Pour mémoire, la loi du 17 août 2015 relative à la transition énergétique pour la croissance verte avait défini, à l’article L.541.10-9 du code de l’environnement, une obligation de reprise de certains déchets de construction par certains distributeurs.
L’article L.541-10-9 du code de l’environnement est désormais ainsi rédigé :
« A compter du 1er janvier 2017, tout distributeur de matériaux, produits et équipements de construction à destination des professionnels s’organise, en lien avec les pouvoirs publics et les collectivités compétentes, pour reprendre, sur ses sites de distribution ou à proximité de ceux-ci, les déchets issus des mêmes types de matériaux, produits et équipements de construction à destination des professionnels, qu’il vend. Un décret précise les modalités d’application du présent article, notamment la surface de l’unité de distribution à partir de laquelle les distributeurs sont concernés par cette disposition.«
Pour une étude détaillée de cette disposition, nous vous proposons la lecture de notre note publiée le 14 mars 2016.
Le Conseil d’Etat a été saisi d’un recours tendant à l’annulation des dispositions du décret n°2016-288 du 10 mars 2016 organisant le régime juridique de l’obligation de reprise des déchets de construction.

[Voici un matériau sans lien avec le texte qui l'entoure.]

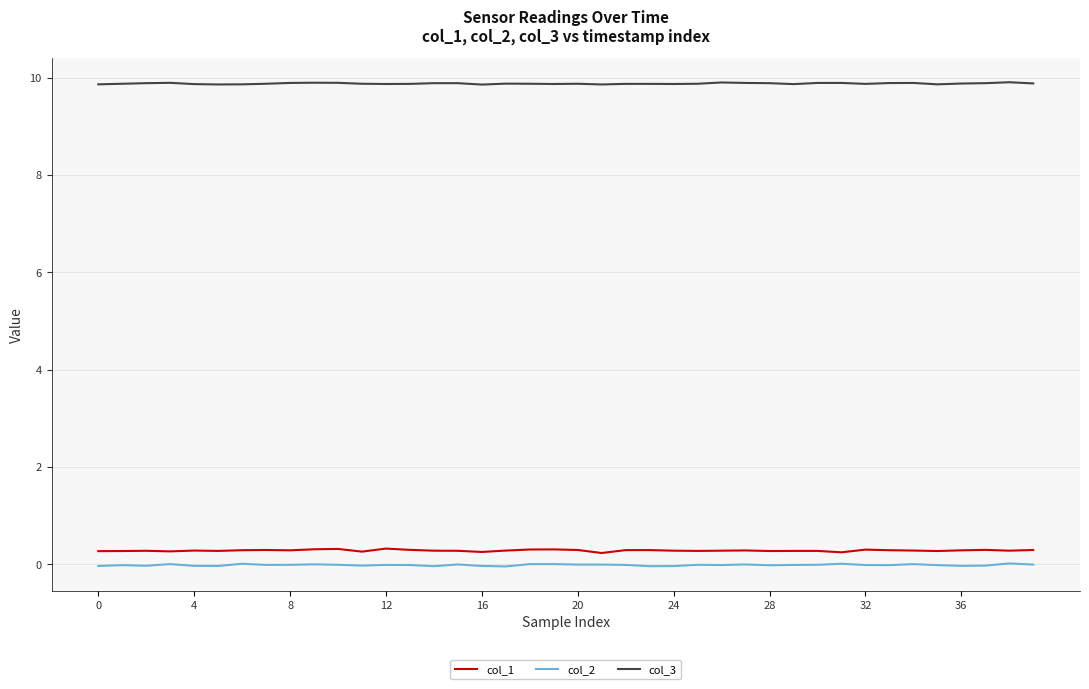

What is the greatest value displayed?

9.9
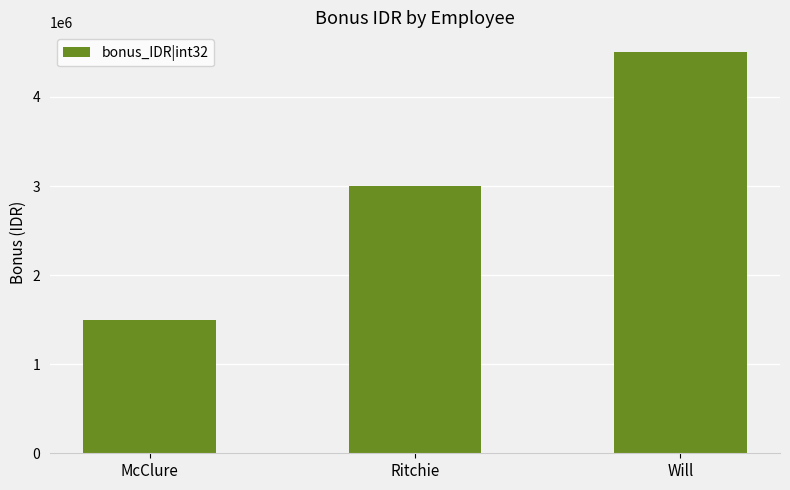

What is the label of the 2nd bar from the left?

Ritchie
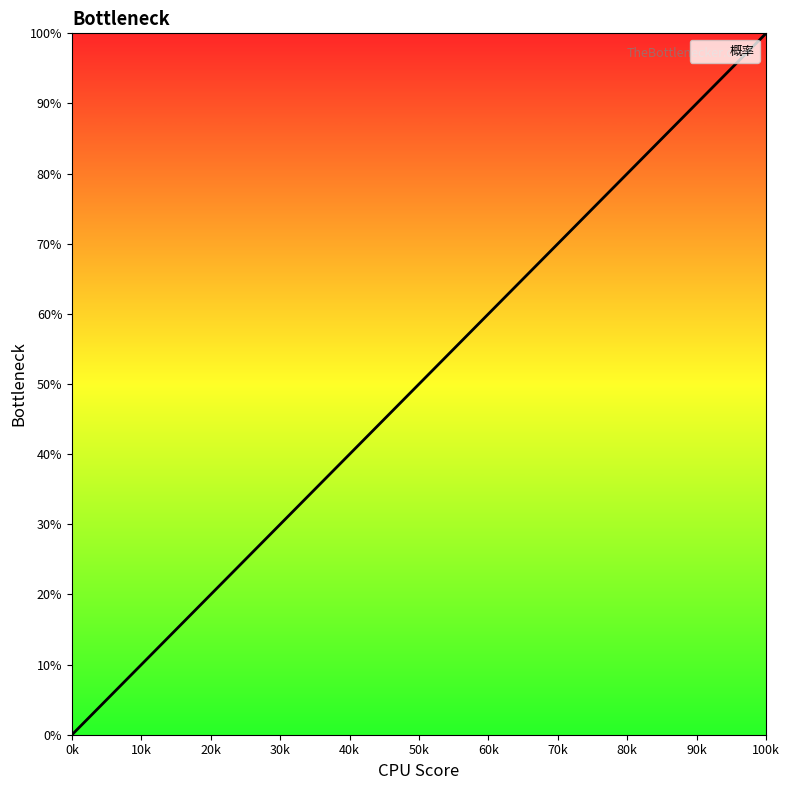

How many lines are shown in the chart?

1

Au soutien de sa demande d’annulation, la requérante avait déposé une question prioritaire de constitutionnalité. Elle a ainsi demandé au Conseil d’Etat que soit transmise, au Conseil constitutionnel, la question de la conformité à la Constitution des dispositions de l’article L. 541-10-9 du code de l’environnement.
Par une décision n°399713 du 17 octobre 2016, le Conseil d’Etat a transmis, au Conseil constitutionnel, cette question prioritaire de constitutionnalité relative à la conformité de l’article L. 541-10-9 du code de l’environnement aux droits et libertés garantis par la Constitution.

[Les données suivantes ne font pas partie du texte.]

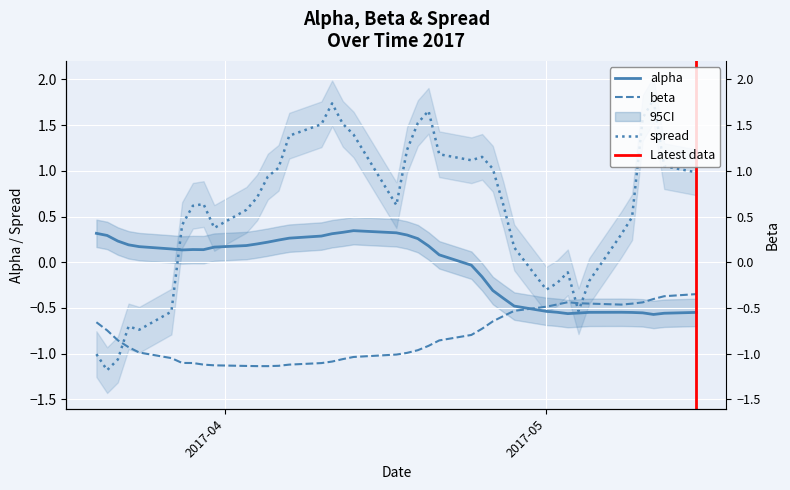

List the series in order of their overall mean, lowest first.

beta, alpha, spread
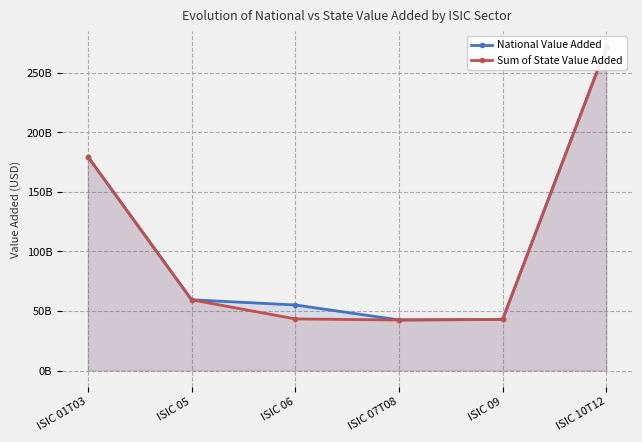

Which has a higher value, ISIC 09 or ISIC 10T12?

ISIC 10T12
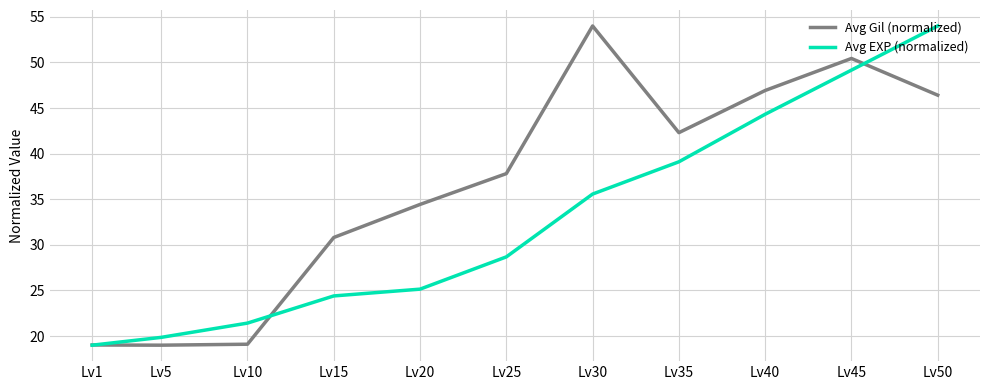

Between Lv5 and Lv15, which series saw the biggest shift?

Avg Gil (normalized)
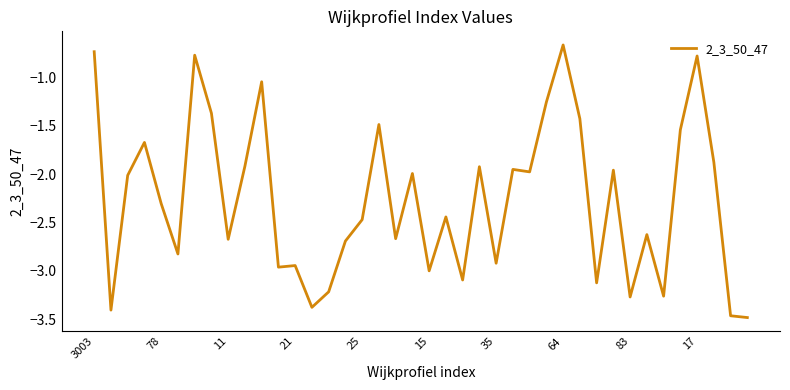

What is the difference between the maximum and minimum values?

2.8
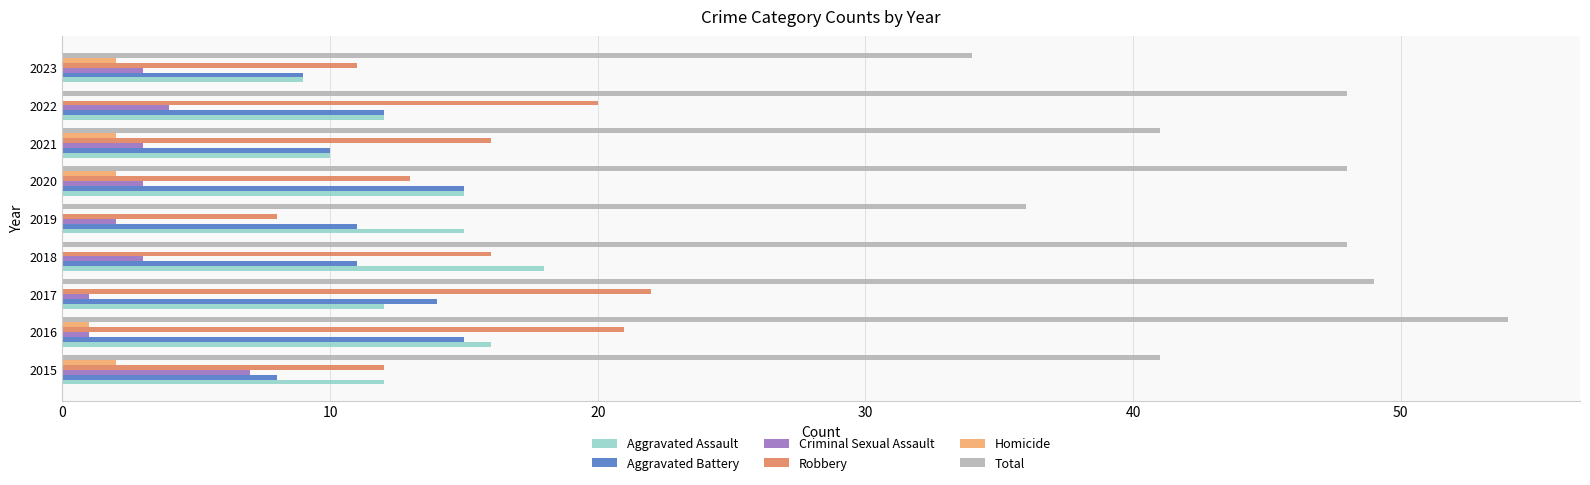

Where is Criminal Sexual Assault nearest to the value 4?

2022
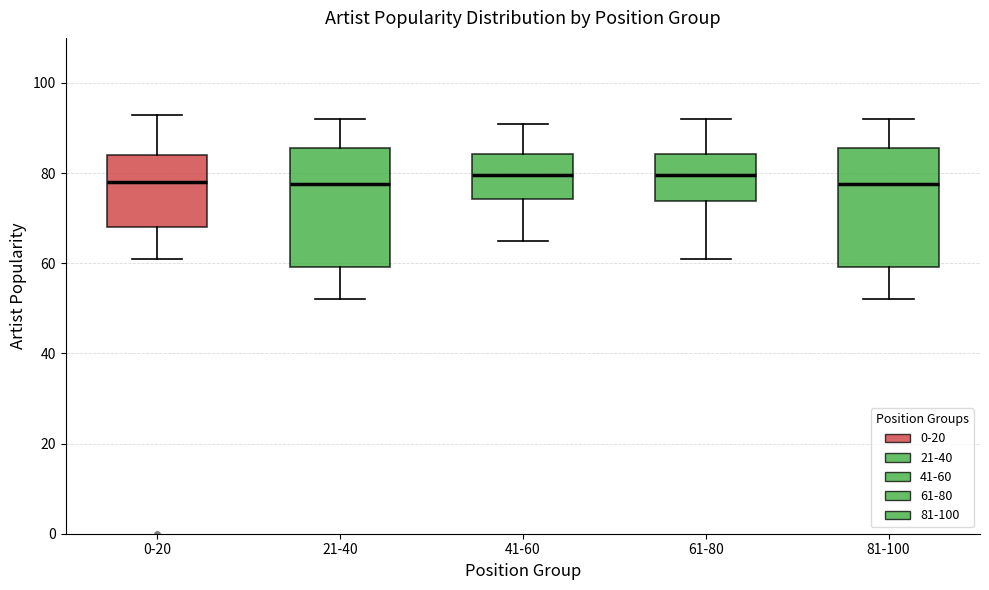

Reading left to right, read every box against the y-axis: the position of its median line, the range the box covers, and the ends of its whiskers. The values are not printed on the chart, so give them approximately, as read against the axis.

0-20: median 78, box 68 to 84, whiskers 62 to 94
21-40: median 78, box 60 to 86, whiskers 52 to 92
41-60: median 80, box 74 to 84, whiskers 66 to 92
61-80: median 80, box 74 to 84, whiskers 62 to 92
81-100: median 78, box 60 to 86, whiskers 52 to 92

Par une décision n° 2016-605 QPC du 17 janvier 2017, le Conseil constitutionnel a décidé que l’article L.541-10-9 du code de l’environnement dans sa rédaction issue de la loi n° 2015-992 du 17 août 2015 relative à la transition énergétique est conforme à la Constitution.
Par arrêt n°399713 du 16 août 2018, le Conseil d’Etat a rejeté le recours formé devant lui.

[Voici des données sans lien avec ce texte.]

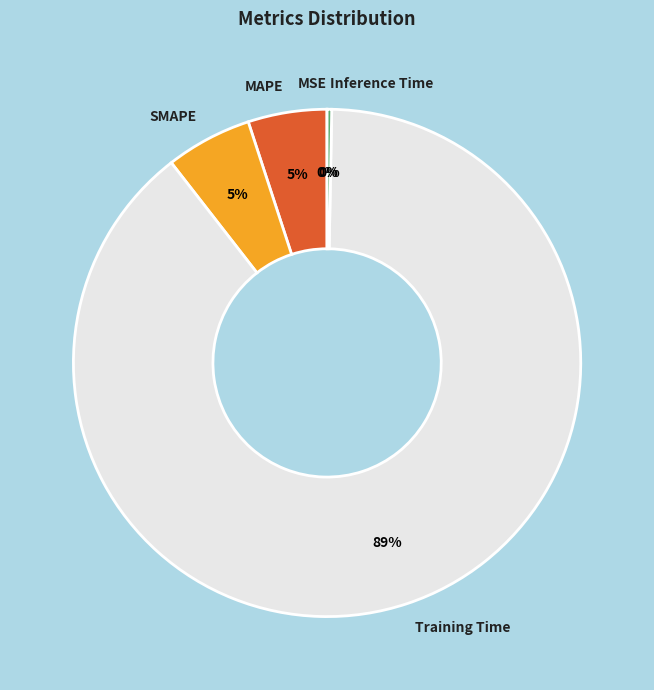

To the nearest percent, what is the average slice percentage?

20%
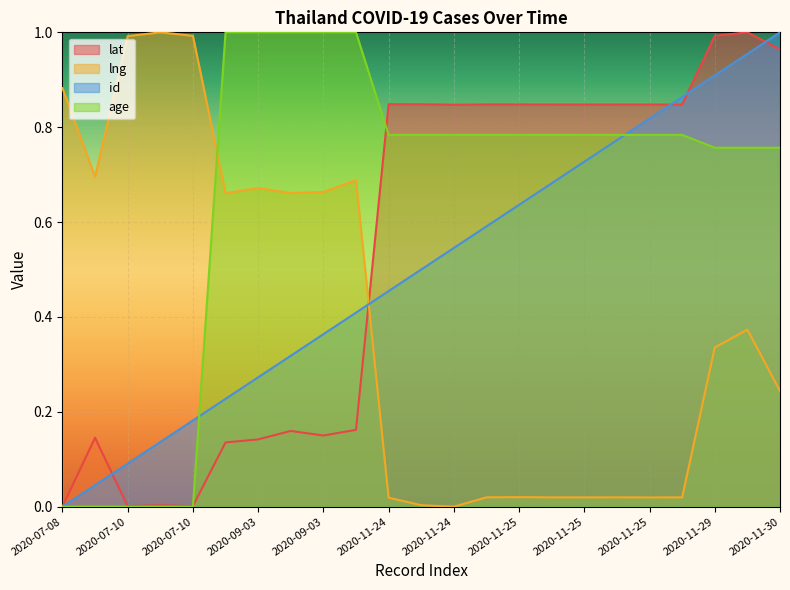

What is the difference between the second highest and minimum values in the lat series?

1.0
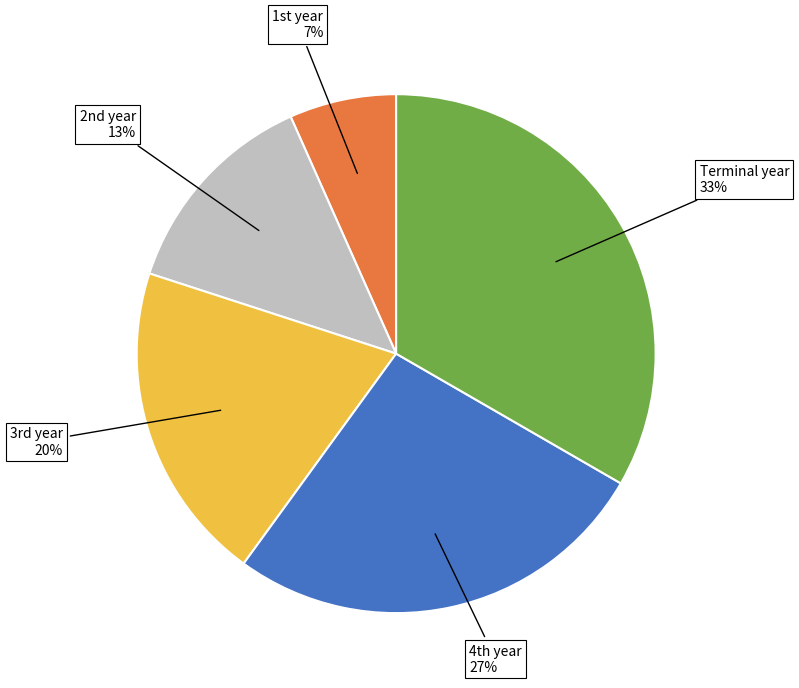

What percentage is the Terminal year slice, to the nearest percent?

33%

La Haute juridiction a jugé que les dispositions entreprises ne portent atteinte, ni au principe d’égalité ni au principe de sécurité juridique. Sur ce point, l’arrêt précise :
« 11. Considérant, en cinquième lieu, que la disposition de l’article D. 543-289 selon laquelle tout distributeur concerné » organise la reprise des déchets » ne procède, en tout état de cause, d’aucune contradiction quant aux modalités d’organisation de la reprise qui serait constitutive d’une méconnaissance du principe de sécurité juridique ; que la référence faite aux codes » NACE » pour déterminer les catégories de distributeurs concernés ne révèle pas de difficulté d’interprétation qui serait constitutive d’une méconnaissance du principe de sécurité juridique ; que la date d’entrée en vigueur de l’obligation de reprise a été expressément fixée par le législateur au 1er janvier 2017, soit plus de seize mois après l’intervention de la loi et que le décret attaqué a été publié plus de huit mois avant cette échéance ; que, dans ces conditions, le moyen tiré de ce que le décret attaqué méconnaîtrait le principe de sécurité juridique ou le principe de confiance légitime, faute de comporter des dispositions transitoires, doit être écarté ; que, en tout état de cause, le décret attaqué n’a pas davantage méconnu le principe de sécurité juridique en n’ayant pas précisé les modalités selon lesquelles les distributeurs concernés s’organisent pour mettre en oeuvre l’obligation de reprise et en se bornant à définir les déchets en cause comme ceux » issus de l’utilisation des matériaux, produits et équipements de construction du même type que ceux vendus par l’unité de distribution » ; qu’enfin, le moyen tiré de ce que la disposition selon laquelle la reprise est réalisée » dans un rayon maximal de dix kilomètres » porterait atteinte à des situations contractuelles constituées, en méconnaissance du même principe, n’est pas assorti des précisions de nature à permettre d’en apprécier le bien-fondé ;«
La légalité du régime de l’obligation de reprise des déchets de construction par certains distributeurs n’est donc plus contestable. Toutefois, une concertation est en cours sur l’éventuelle création d’une filière de responsabilité élargie du producteur.